Ron’s new idea for rehearsal space is the YMCA (the ensuing production number “YMCA” features its athletic denizens in various states of undress; the film is one of the few non-R-rated offerings to feature full-frontal male nudity). The group cuts a demo (“Liberation”) for Marrakech, but Steve sees limited appeal and Sam refuses his paltry contract. Reluctant to use her savings, they decide to self-finance by throwing a pay-party.

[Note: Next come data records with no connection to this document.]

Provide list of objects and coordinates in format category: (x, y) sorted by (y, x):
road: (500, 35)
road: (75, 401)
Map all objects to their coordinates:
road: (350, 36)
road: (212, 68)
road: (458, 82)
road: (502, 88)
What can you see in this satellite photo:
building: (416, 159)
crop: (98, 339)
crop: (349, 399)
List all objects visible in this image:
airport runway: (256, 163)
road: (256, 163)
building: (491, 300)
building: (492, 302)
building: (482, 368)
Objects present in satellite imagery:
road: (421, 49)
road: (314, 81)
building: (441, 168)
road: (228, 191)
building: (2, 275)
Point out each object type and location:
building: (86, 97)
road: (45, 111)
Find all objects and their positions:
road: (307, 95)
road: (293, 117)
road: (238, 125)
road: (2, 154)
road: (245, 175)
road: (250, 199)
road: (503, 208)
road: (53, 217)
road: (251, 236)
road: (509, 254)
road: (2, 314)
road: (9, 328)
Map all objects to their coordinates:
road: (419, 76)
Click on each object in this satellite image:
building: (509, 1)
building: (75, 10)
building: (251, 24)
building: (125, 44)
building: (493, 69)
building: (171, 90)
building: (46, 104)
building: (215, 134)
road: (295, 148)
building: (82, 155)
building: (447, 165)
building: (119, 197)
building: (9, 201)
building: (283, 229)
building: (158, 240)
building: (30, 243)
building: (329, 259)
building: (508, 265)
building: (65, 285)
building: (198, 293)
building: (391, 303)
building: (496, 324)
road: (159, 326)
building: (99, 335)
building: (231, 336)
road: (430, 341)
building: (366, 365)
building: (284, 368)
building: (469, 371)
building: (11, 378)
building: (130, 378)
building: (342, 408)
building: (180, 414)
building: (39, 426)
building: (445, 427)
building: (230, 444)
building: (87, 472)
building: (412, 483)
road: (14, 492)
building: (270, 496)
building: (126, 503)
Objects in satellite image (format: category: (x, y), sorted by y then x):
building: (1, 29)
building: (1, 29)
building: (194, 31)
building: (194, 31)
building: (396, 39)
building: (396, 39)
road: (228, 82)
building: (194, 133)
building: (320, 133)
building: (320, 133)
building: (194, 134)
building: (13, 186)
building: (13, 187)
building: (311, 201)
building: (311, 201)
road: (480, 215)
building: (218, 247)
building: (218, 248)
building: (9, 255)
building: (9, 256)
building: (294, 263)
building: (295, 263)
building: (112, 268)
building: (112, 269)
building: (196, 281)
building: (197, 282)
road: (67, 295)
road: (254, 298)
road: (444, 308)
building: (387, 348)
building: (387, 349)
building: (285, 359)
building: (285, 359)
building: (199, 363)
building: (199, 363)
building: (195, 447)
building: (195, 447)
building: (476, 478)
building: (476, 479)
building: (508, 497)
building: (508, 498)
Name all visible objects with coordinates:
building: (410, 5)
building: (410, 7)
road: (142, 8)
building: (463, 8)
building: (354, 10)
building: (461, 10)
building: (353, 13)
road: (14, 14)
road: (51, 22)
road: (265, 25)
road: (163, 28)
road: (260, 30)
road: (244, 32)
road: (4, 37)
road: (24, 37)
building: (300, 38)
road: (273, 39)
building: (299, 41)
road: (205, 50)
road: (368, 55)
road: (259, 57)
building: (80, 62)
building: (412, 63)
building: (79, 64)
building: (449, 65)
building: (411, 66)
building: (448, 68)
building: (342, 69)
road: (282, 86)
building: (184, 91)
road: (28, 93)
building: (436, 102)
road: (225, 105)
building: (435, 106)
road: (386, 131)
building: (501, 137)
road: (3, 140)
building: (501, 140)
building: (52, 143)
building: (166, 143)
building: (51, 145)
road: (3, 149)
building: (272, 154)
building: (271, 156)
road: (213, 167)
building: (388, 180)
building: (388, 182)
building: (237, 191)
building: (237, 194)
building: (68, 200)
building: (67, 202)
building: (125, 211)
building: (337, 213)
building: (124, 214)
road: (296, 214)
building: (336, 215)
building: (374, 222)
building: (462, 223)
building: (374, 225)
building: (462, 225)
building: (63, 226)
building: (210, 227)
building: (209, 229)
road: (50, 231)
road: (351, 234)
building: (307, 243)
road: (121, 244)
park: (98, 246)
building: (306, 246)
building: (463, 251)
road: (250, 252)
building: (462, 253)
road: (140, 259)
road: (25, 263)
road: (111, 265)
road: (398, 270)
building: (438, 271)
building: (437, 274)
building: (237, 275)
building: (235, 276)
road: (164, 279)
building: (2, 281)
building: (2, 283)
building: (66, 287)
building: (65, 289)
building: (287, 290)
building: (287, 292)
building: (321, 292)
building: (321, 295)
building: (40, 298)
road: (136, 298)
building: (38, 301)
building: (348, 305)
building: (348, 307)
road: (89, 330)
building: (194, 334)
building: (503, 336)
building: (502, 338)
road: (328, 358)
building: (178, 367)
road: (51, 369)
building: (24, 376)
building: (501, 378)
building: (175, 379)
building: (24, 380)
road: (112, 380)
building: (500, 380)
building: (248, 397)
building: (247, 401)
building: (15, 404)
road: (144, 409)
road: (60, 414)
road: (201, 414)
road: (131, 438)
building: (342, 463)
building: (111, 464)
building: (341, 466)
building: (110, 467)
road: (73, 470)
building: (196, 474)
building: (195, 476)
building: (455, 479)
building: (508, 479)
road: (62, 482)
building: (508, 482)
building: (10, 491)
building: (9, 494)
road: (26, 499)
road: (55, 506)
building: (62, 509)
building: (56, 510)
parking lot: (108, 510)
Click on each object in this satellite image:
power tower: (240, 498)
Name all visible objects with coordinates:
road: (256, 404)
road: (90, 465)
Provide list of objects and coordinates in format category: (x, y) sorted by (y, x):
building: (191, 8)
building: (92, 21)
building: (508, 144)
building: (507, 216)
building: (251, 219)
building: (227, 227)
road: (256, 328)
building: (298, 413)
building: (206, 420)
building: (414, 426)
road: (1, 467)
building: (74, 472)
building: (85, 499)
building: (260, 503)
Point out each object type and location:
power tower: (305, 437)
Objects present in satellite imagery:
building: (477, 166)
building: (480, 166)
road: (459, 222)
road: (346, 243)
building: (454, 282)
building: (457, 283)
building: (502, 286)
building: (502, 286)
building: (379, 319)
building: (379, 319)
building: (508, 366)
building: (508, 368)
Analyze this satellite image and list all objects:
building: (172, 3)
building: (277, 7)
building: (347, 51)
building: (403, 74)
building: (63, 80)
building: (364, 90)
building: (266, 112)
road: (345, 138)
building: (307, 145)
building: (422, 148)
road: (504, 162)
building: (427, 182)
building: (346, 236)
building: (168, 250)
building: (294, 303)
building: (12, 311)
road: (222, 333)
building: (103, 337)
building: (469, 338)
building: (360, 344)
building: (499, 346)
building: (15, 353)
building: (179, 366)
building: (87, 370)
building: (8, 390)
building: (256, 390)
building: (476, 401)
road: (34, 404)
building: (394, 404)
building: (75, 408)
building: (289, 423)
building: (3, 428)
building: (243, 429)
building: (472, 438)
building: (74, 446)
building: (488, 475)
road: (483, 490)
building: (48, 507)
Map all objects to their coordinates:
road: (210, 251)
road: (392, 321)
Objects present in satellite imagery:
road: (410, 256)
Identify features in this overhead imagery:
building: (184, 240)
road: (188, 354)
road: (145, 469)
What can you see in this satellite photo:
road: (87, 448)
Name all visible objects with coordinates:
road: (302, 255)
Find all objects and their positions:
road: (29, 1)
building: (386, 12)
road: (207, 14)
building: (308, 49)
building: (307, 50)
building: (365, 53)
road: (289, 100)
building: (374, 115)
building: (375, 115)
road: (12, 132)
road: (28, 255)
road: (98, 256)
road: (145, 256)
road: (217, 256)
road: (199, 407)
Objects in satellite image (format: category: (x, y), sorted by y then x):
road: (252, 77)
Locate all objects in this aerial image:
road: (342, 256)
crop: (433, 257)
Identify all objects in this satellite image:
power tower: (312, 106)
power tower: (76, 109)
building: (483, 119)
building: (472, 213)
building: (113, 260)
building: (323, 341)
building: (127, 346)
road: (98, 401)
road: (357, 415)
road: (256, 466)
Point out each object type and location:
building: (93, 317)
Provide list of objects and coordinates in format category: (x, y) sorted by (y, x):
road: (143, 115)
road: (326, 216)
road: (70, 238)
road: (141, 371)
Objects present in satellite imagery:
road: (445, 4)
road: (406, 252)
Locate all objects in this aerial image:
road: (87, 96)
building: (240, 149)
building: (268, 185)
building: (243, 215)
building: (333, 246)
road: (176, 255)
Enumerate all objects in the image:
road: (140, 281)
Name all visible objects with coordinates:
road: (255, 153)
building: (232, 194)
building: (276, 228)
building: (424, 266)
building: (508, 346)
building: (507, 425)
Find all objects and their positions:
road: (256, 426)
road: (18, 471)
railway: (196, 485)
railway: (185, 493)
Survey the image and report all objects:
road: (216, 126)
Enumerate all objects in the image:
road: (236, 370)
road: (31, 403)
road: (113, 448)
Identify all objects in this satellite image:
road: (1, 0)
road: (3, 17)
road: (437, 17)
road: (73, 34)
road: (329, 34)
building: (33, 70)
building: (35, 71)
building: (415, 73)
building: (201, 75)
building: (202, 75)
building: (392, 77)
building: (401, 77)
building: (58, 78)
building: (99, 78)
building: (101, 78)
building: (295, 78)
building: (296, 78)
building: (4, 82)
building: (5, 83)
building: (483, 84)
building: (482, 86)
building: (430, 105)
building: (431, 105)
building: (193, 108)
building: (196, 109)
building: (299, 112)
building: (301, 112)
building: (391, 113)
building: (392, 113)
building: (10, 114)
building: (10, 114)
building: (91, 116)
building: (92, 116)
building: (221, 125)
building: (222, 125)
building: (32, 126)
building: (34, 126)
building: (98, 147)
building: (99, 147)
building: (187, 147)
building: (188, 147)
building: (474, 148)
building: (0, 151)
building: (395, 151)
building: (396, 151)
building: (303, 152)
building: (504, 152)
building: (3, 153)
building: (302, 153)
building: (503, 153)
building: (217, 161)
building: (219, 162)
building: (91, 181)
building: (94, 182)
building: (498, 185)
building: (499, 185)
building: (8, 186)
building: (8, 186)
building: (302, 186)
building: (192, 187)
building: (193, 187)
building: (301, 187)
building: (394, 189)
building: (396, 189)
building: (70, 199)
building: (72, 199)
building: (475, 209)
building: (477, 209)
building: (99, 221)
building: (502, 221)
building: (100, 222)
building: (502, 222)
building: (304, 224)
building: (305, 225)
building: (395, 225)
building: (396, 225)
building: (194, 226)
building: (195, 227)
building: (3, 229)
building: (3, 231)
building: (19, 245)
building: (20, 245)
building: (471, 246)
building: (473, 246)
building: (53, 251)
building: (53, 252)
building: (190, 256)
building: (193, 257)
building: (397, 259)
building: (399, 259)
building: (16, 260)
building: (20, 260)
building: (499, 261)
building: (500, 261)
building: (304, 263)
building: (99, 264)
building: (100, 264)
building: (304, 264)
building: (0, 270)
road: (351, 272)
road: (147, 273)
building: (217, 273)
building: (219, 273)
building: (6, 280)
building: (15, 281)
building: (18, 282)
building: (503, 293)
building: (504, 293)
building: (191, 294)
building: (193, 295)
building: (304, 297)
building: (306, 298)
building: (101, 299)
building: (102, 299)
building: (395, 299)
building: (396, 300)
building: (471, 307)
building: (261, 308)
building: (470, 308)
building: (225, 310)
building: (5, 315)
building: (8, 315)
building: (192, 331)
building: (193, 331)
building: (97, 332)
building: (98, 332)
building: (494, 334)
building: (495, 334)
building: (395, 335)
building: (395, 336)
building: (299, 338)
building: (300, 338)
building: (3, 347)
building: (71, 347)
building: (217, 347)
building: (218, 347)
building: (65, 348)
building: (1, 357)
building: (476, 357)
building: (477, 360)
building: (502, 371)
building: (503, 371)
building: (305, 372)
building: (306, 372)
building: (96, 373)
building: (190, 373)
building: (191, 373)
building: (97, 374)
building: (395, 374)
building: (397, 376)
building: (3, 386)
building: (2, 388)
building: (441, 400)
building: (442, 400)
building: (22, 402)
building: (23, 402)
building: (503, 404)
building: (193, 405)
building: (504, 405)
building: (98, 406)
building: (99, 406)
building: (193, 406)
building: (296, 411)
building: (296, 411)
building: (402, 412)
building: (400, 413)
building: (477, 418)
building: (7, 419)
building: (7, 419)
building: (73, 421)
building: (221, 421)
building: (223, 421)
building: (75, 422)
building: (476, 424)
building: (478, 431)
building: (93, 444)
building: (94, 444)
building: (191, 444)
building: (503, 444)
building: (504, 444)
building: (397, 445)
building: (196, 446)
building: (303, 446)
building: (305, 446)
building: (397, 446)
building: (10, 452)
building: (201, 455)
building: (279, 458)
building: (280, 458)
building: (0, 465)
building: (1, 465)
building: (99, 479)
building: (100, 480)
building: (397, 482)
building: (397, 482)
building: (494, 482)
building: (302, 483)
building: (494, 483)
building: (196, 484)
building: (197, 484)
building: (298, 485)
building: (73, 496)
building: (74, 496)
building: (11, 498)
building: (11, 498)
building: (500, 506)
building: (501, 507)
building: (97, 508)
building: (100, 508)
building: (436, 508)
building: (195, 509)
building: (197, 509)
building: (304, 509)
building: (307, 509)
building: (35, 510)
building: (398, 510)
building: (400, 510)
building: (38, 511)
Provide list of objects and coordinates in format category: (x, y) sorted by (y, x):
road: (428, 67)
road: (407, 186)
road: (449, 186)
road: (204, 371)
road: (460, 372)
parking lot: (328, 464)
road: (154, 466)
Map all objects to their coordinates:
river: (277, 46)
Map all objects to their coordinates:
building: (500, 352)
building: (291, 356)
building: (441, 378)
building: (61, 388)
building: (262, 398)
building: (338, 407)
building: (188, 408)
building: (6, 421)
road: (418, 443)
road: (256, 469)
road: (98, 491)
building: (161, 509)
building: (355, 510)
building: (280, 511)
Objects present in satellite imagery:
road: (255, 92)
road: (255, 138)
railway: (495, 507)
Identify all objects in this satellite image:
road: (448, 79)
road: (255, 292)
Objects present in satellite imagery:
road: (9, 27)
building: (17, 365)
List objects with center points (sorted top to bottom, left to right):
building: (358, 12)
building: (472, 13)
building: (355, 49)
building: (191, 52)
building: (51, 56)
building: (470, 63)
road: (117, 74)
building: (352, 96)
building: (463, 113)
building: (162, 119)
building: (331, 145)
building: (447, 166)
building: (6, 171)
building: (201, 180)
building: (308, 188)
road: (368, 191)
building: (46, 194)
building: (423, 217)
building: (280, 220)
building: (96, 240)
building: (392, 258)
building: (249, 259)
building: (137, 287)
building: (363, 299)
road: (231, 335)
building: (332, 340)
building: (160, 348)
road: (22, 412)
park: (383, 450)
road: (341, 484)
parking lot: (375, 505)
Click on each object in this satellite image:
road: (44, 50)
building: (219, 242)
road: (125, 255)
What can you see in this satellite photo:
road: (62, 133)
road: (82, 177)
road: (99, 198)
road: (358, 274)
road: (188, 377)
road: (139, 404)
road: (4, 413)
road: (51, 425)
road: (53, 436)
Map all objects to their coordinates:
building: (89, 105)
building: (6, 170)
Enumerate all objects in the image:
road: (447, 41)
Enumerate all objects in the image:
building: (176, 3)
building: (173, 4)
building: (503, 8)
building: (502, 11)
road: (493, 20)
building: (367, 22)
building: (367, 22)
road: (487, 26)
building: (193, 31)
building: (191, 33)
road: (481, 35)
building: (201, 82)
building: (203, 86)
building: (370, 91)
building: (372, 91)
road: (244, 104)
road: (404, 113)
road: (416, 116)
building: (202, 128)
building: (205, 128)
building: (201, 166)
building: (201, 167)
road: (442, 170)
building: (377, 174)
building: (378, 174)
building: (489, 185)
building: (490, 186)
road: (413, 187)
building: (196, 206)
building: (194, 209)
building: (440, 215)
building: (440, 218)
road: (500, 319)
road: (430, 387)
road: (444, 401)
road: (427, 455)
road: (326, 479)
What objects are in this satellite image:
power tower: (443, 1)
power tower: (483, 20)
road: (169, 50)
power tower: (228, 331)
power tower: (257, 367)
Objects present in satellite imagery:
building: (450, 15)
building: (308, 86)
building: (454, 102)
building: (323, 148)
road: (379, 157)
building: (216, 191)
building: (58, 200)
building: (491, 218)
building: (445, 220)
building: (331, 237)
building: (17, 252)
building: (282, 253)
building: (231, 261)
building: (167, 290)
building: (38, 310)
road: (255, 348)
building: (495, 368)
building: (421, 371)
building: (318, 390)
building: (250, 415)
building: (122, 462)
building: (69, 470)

To bankroll the party, Sam acquiesces to Channing’s plea to return for a TV advertising campaign for milk, on the condition that the Village People are featured. The lavish number “Milkshake” begins as Sam pours milk for six little boys in the archetypal costumes with the promise that they will grow up to be the Village People. The advertisers want nothing to do with such a concept, and refuse to broadcast the spot. Norma then steps in to invite the group to debut at her charity fundraiser in San Francisco. Sam lures Steve by promising a romantic weekend, but Ron is taken aback by the inference that she would go through with the seduction, and Sam ends their romantic relationship. On his private jet, Steve prepares for a tryst, but rather Jack and his former chorine mother Helen arrive to negotiate a contract. Initially reluctant, Helen wins over Steve with her kreplach, and before long they are negotiating the T-shirt merchandising for the Japanese market.
In the dressing room before the show, Ron, relieved to learn that Sam did not travel with Steve, proposes to her. At one point, Montgomery appears, seeking to rehire Ron as a junior partner representing the group. Following a set by The Ritchie Family (“Give Me a Break”), the Village People make a triumphant debut (“Can’t Stop the Music”).